The Story
Why it exists.
The beginning
Tristitia takes its name from the Latin, a word for melancholy. Not sadness exactly, but that specific kind of heaviness. The kind that sits behind the sternum. Memoize London builds fragrances around emotional states, and this one arrived in 2018 as an exercise in translating personal feeling into something wearable. Rose and jasmine open the conversation. Oud and civet finish it.
What makes Tristitia interesting is the vanilla heart. Sitting between bright florals and a dense base, it does something unusual, it slows the whole composition down. Prevents the rose from floating away. Stops the oud from overwhelming. The vanilla keeps things grounded without killing the tension. That middle space is where this fragrance lives, not quite delicate, not quite aggressive. Somewhere in between.
The evolution
The opening delivers exactly what it promises. Rose and jasmine arrive together, bright and unapologetic. Jasmine threads through the rose like a whispered second thought, not competing, just deepening. The florals hold steady for a while before anything starts to shift. The vanilla heart arrives quietly. It doesn't announce itself, just smooths the transition as the florals begin to recede. Civet threads through here, subtle at first. Then the drydown: oud, patchouli, amber. The oud is smoky and resinous. Patchouli adds earth. The civet reveals itself more fully here, animalic, close, the kind of note that divides people.
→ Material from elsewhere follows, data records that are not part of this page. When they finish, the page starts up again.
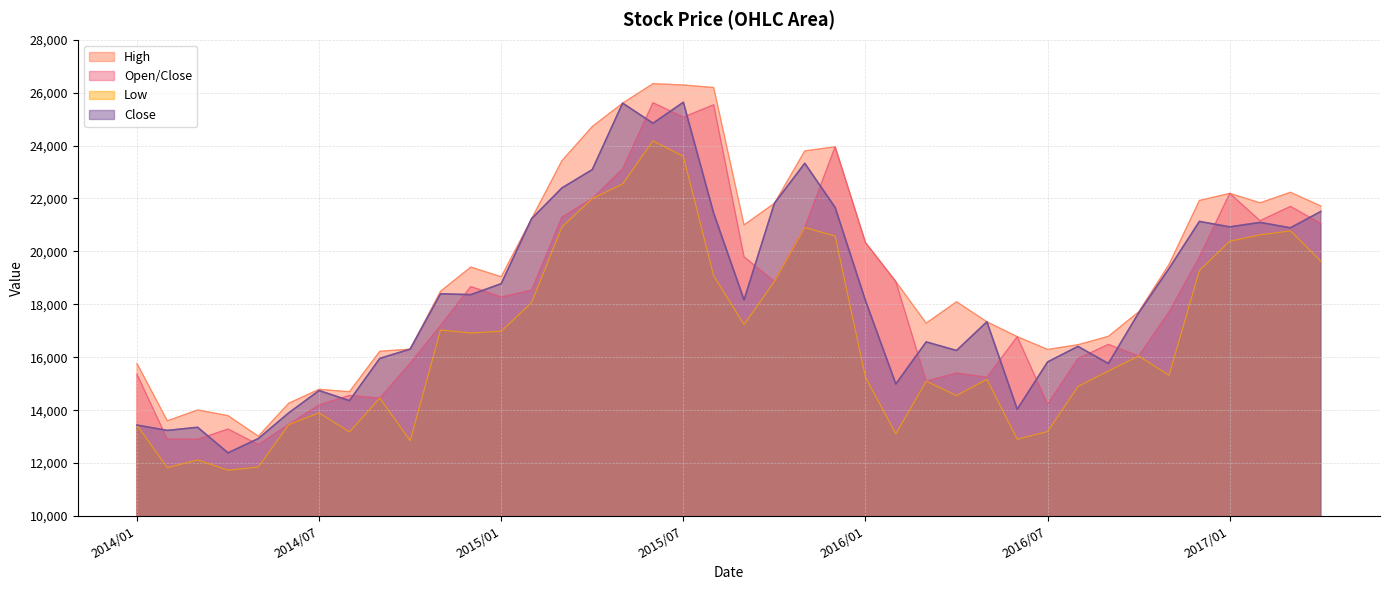

True or false: l and Il cross at least once.

False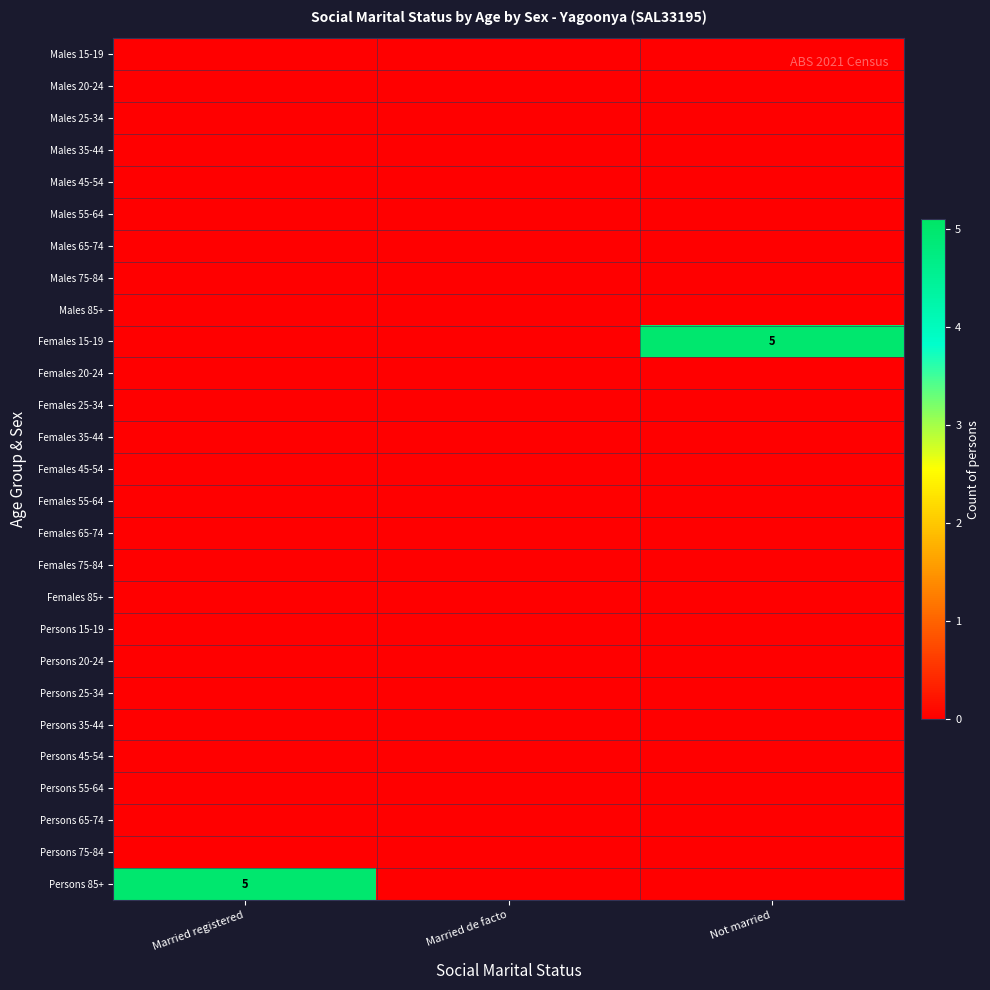

List the labels in order of Persons 20-24 value, smallest first.

Married registered, Married de facto, Not married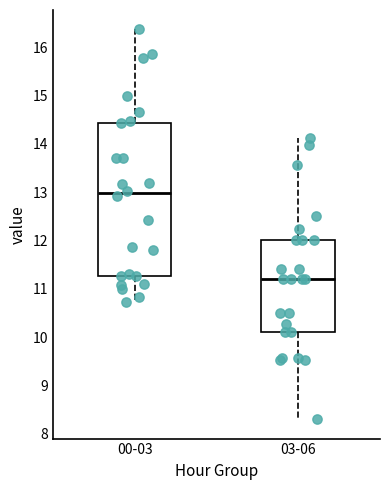

Where is the upper edge of the box for 03-06 on the y-axis? The values are not printed on the chart, so give them approximately, as read against the axis.

12.0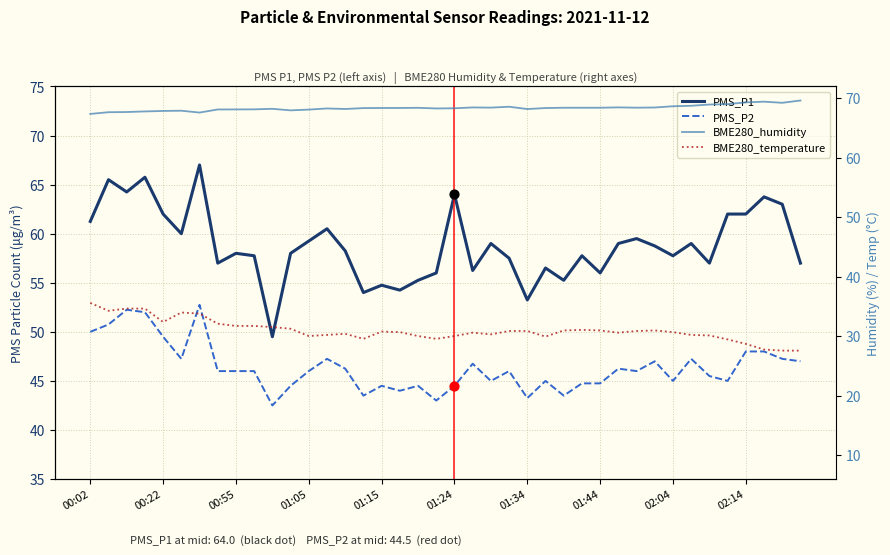

What is the total value across all series at 01:15?

175.3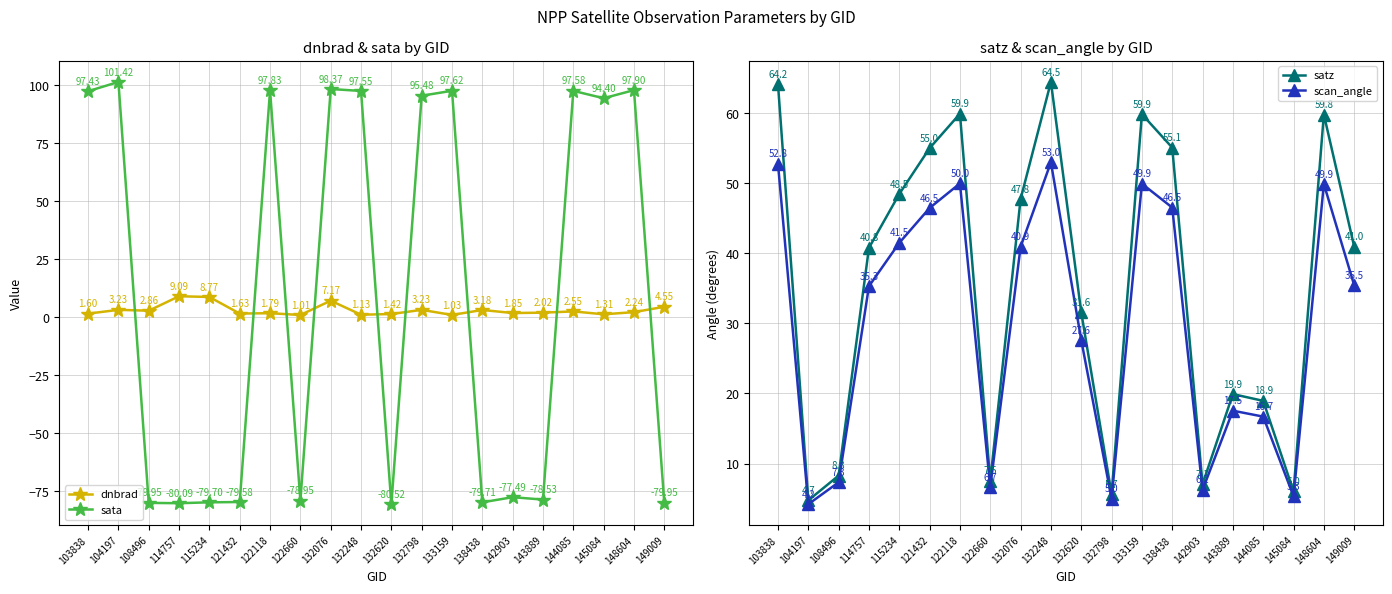

Is the value of satz at 145084 greater than the value of dnbrad at 132620?

Yes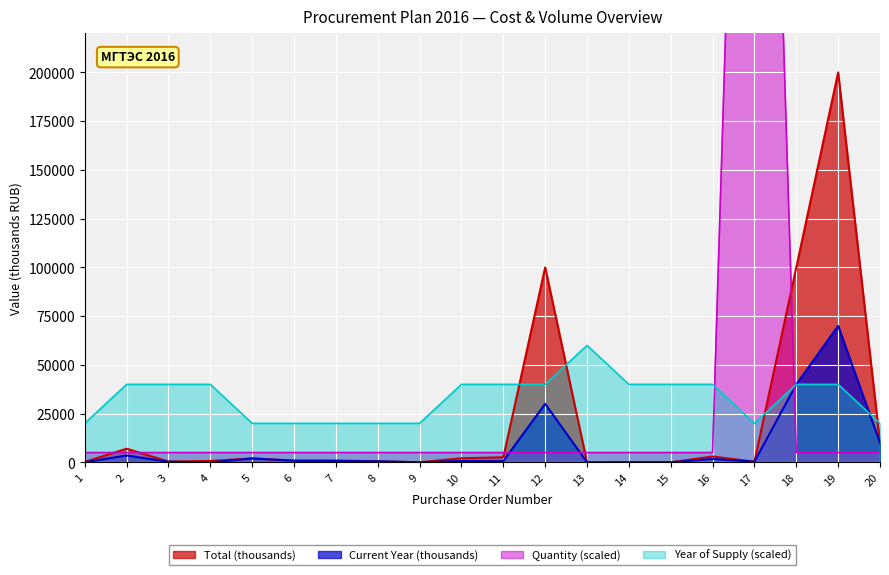

After their last crossing, which series has the higher values: Quantity or Current Year (thousands)?

Current Year (thousands)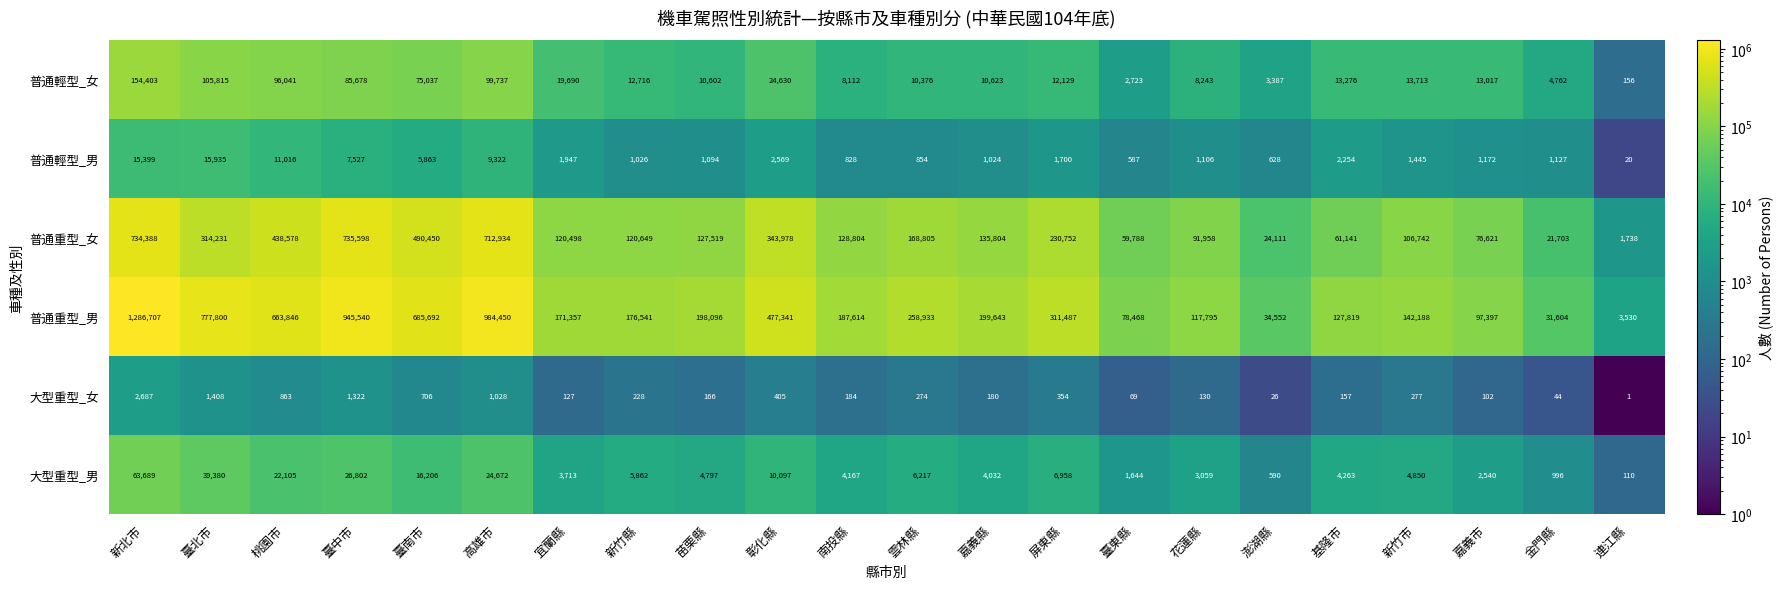

What is the difference between the maximum and minimum values in the 普通重型_女 series?

733860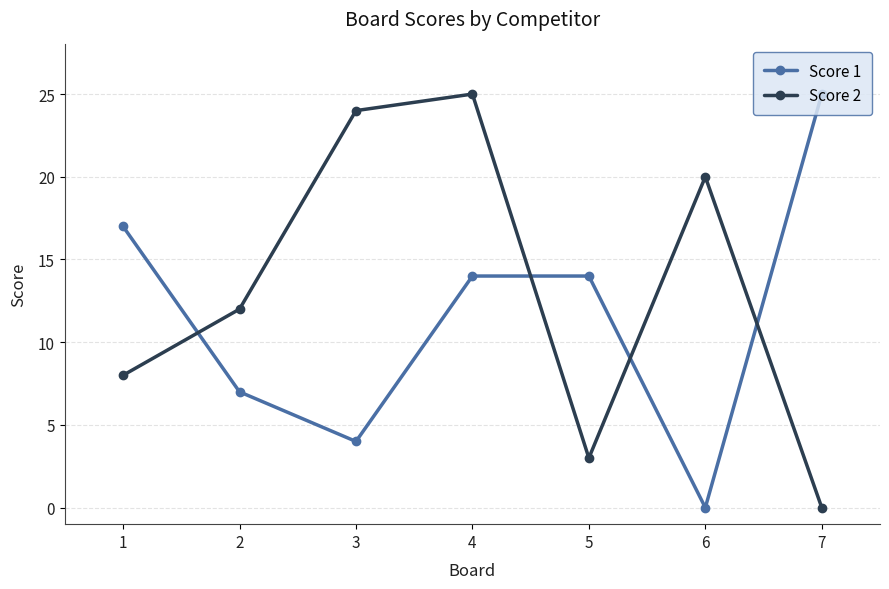

List the series in order of their overall mean, lowest first.

Score 1, Score 2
On some skin it reads as warmth. On others, something wilder. The base settles close to the skin. Intimate. This is not a fragrance that announces. It lingers. Well into the next day on fabric, easily through a full workday on skin.
Cultural impact
Tristitia sits within Memoize London's Dark Range, a collection that takes the literary, narrative approach of the house into more complex territory. The combination of rose with oud creates a fragrance with deep emotional resonance, while the civet and vanilla structure give it a different character than more straightforward interpretations. The interplay between these materials creates something that feels both intimate and untamed, refusing to be merely decorative. It's for someone who wants fragrance as emotional expression, someone who understands that scent can communicate what words cannot.